I’m not very religious. Scratch that, I’m not religious at all. I believe in God, of course, and some of the Catholic beliefs, like the saints and I think it’s very cathartic to confess your sins, but when it comes to practicing religion, I’ve always found that churches are hypocritical and judgmental, and I get enough judgment just walking down the street.

I remember my Sweet Sixteen, oh so many years ago (almost ten to be exact). As is tradition for Latinos, we went to the church before the official party so that I could receive God’s blessing as I became a young woman. Well, the priest spent ninety-nine percent of the time bashing teenagers and talking about how my generation was horrible and we were selfish and corrupt. All I kept thinking was, “I didn’t come here to bash you for molesting your altar boys, don’t bash me for being a teenager.” I know, it’s messed up to assume that he was molesting the altar boy, but it was messed up that he was talking about me on my birthday, acting like my generation introduced evil to the masses.  Long story less long, that’s part of the reason why I have been turned off to organized religion—that and the fact that I don’t like being told to do something without a rational explanation.

I went to a non-denominational church once because I had really devout friends that attended and convinced me to go. They told me I had to wear a veil during prayer because I was a woman and the Bible says women should cover their heads, but not men.  I had a problem with this, and my friends had a problem with me having a problem. I’m not religious (I know I said that already, but I wanted to reiterate) and the last thing I’m going to adhere to are sexist practices in a book written by men because they said so. Needless to say, that was the last time I entered a church.

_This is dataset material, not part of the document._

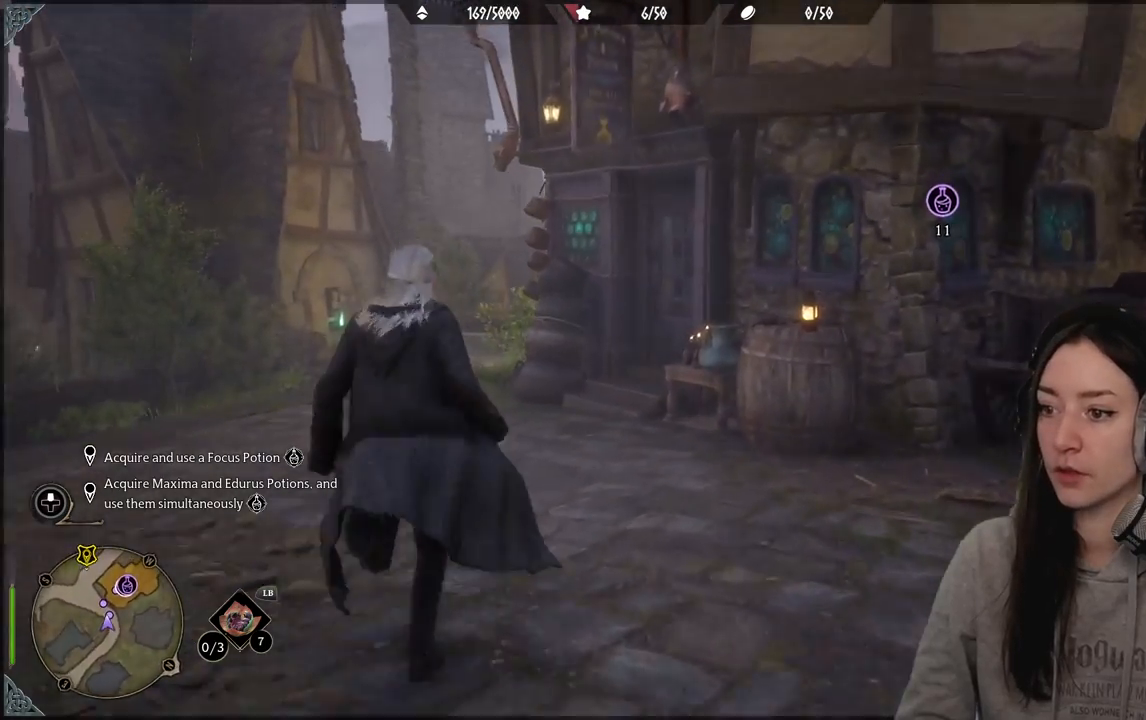
{"buttons": [], "left_stick": "up-left", "right_stick": "center", "events": [[167, "right_stick", "right"], [483, "right_stick", "center"]]}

I talk to God on a daily basis; I constantly thank him and pray to him. I sin, of course, but I keep it to a bare minimum and I read the Bible but being an English major prevents me from seeing it as anything other than a text to be dissected,  analyzed, and referenced from a literary perspective.

My point (finally, I know): this year I’m going to give something up for Lent as a “Thank you” to the good lord. This time last year, I was bleeding and at risk for a miscarriage with my daughter. I prayed and prayed for her well-being, and God granted me my prayers. He helped me get through the most painful heartbreak in my life when  my daughter’s father decided not to be in our lives, and he gave me strength to deal with my depression, my stress, single motherhood, unemployment, and I’m in such a great place mentally and physically—emotionally, I’m getting there. I’m back in school, which is my sanctuary, my son’s behavior and grades have improved drastically, and my daughter is healthy and beautiful, thank God.

So for Lent, I’m giving up meat. I’m going pescatarian. Anyone who knows me knows mama loves her meat, so I’m giving it up for forty days and forty nights for my lord and savior. Today, I ate Taco bell and chicken breasts, and I said goodbye for now to meat. Yes, there were tears.